I
f you have got a life insurance policy that is worth a huge sum of money at maturity, then you have an asset that loan seekers and mortgage buyers are looking for. Because lenders of these funds want assurance for repayment, you are the bride being sought for the loan and mortgage seekers to be able to access this facility.
Therefore, you have a huge asset in your hand that you can trade for money to those who need them. Rather than think that your policy will only be relevant when you die, it is better to think that it can fetch you money now and still remain valid at the point of maturity.
Godwin Chilekezi, a chartered insurer, said insurance has a lot of advantages that is inexhaustible, but has not performed its functions very well as result of lack of the interwoven amongst financial services providers. “If banks, insurance, lending houses and financial services institutions can realise the importance of one another in an economy of this nature like what is found in other markets, each of their individual products can complement the other.”
Chilekezi noted that there are so many benefits accruable in a life insurance, which gives the policy holder the rights to make money on his policy before the maturity date. Life insurance can be used to access loan facility or acquire mortgage. In this case somebody can actually transfer his insurance policy to another person who needs it to access a loan facility or mortgage acquisition.
To really benefit from the hidden values in life insurance, get closer to your insurance company, lender, broker or financial adviser and you will be amazed what can be possible.
Sunita Abrham, finance expert commenting on transfer of insurance policy, notes said that a person can transfer his rights, title and interest in a life insurance policy to another by assigning it to him. This is usually done in order to provide security for a loan or secure the financial interest of the other person. After the insurance policy is assigned, the assignee is set to receive the benefits from it.

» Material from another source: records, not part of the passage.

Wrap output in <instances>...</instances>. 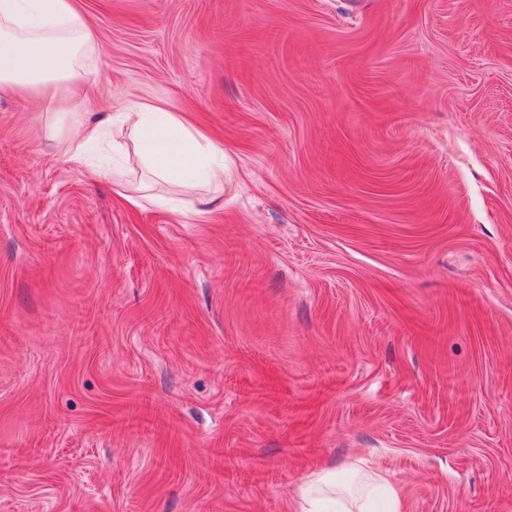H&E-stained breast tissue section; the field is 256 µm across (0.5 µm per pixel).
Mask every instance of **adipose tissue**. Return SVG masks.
Segmentation results:
<instances>
[{"mask_svg": "<svg viewBox=\"0 0 512 512\" xmlns=\"http://www.w3.org/2000/svg\"><path fill=\"white\" fill-rule=\"evenodd\" d=\"M99 49L75 0H0V93L38 98L47 114L45 136L71 158L112 138L124 125L133 151L157 182L224 186V148L174 113L131 105L120 118L89 119L76 91L97 76ZM79 136H70L68 126ZM297 512H402L399 491L357 460L298 487Z\"/></svg>", "mask_w": 512, "mask_h": 512, "instance_id": "obj_1", "label": "adipose tissue"}]
</instances>
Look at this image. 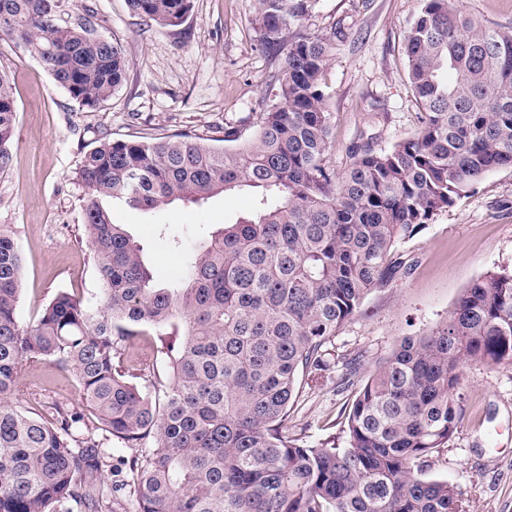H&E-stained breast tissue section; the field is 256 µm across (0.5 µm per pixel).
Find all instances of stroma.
Returning a JSON list of instances; mask_svg holds the SVG:
<instances>
[{"mask_svg": "<svg viewBox=\"0 0 512 512\" xmlns=\"http://www.w3.org/2000/svg\"><path fill=\"white\" fill-rule=\"evenodd\" d=\"M85 4L126 59L124 84L98 107H79L21 44L0 36V74L16 105L13 163L0 173V225L13 227L23 253L18 316L25 324L61 291L93 307L101 302L82 220L90 191L76 177L84 152L104 136L220 138L225 127L251 125L272 104L274 76L284 62L261 49L255 0H192L177 27L135 16L126 0H61L60 20L75 19ZM420 7L421 0H317L306 25L332 43L324 82L327 160L336 172L349 165L353 145L388 149L417 132L405 43ZM251 199L246 191L220 194L178 201L154 215L117 207L112 220L127 225L155 281L168 284L181 272L184 251L247 216ZM172 238L181 240L183 252L170 249ZM394 255L401 268L368 291L331 340L337 354L360 357L363 377L403 338L441 325L473 281L512 271V167L490 171L418 234L399 241ZM355 392L334 370L303 386L289 434L309 445L341 440ZM461 392L460 426L432 455L429 474L455 486L465 512H512V366H465ZM17 399L46 410L83 407L74 374L50 366L25 375Z\"/></svg>", "mask_w": 512, "mask_h": 512, "instance_id": "1", "label": "stroma"}]
</instances>
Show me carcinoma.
<instances>
[{
	"label": "carcinoma",
	"mask_w": 512,
	"mask_h": 512,
	"mask_svg": "<svg viewBox=\"0 0 512 512\" xmlns=\"http://www.w3.org/2000/svg\"><path fill=\"white\" fill-rule=\"evenodd\" d=\"M316 0H256L261 44L284 55L274 103L251 127L202 137L104 138L76 176L103 288L93 308L58 293L24 325L23 258L0 226V512H463L456 487L426 476L429 457L461 420L462 368L512 366V271L474 281L448 319L402 339L359 385L345 446L288 435L303 378L331 368L327 343L388 281L396 243L416 235L490 171L512 166V30L489 27L453 0H423L406 38L418 131L388 150L351 151L343 175L326 162L330 112L323 72L331 42L304 29ZM163 27L191 0H127ZM59 0H0L22 44L80 106L108 101L126 79L121 47L93 11L57 21ZM16 106L0 75V173L13 161ZM242 189L253 211L212 232L185 270L154 284L140 244L111 208L146 212ZM172 382L131 380L141 343ZM73 371L85 411L43 414L14 402L41 366ZM102 439L78 437L85 415ZM141 454L101 488L103 442Z\"/></svg>",
	"instance_id": "carcinoma-1"
}]
</instances>
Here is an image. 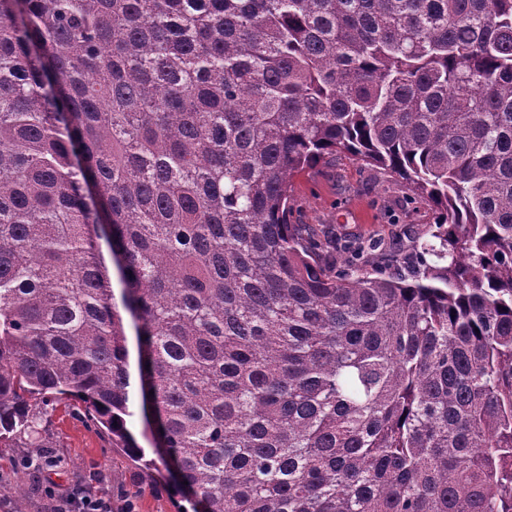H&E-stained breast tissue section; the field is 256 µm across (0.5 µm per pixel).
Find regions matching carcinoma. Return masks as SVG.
Here are the masks:
<instances>
[{
	"label": "carcinoma",
	"mask_w": 512,
	"mask_h": 512,
	"mask_svg": "<svg viewBox=\"0 0 512 512\" xmlns=\"http://www.w3.org/2000/svg\"><path fill=\"white\" fill-rule=\"evenodd\" d=\"M338 154L434 225L291 223ZM126 314L195 512H512V0H0L1 445L142 457Z\"/></svg>",
	"instance_id": "carcinoma-1"
}]
</instances>
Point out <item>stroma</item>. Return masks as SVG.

Following below are list of requirements and procedures for concluding a life insurance transfer.
Assignment form: The policyholder has to send the assignment form or application to the insurance company providing details of the policy that has to be assigned and those of the assignee. These include the name, address, contact information, signature of the assignee, and his relationship with the policyholder and the reason for assignment.
Documents: Along with the form, the policyholder should send the original policy and KYC documents of the assignee. It should be signed by at least one witness, whose name and details should be provided in the form.
Processing: Once the documents are submitted to the insurance company, the latter will take 10-15 working days to process the request and make the necessary changes in its records.
Endorsement: The assignment can be endorsed on the policy document, or a notarised assignment deed on a stamp paper confirming that it can be executed. The assignment can be revoked at a later date by the policyholder. In such a case, a ‘no-objection certificate’ has to be submitted by the assignee.
Points to note:
1. Assignment in a policy takes precedence over nomination.
2. A nominee will receive the benefits of an insurance policy only on the death of the insured. An assignee will get the ones that are paid out even during the lifetime of the insured.
3. Endorsing the assignment on the policy document can save the hassle of getting a stamp paper for executing the assignment deed.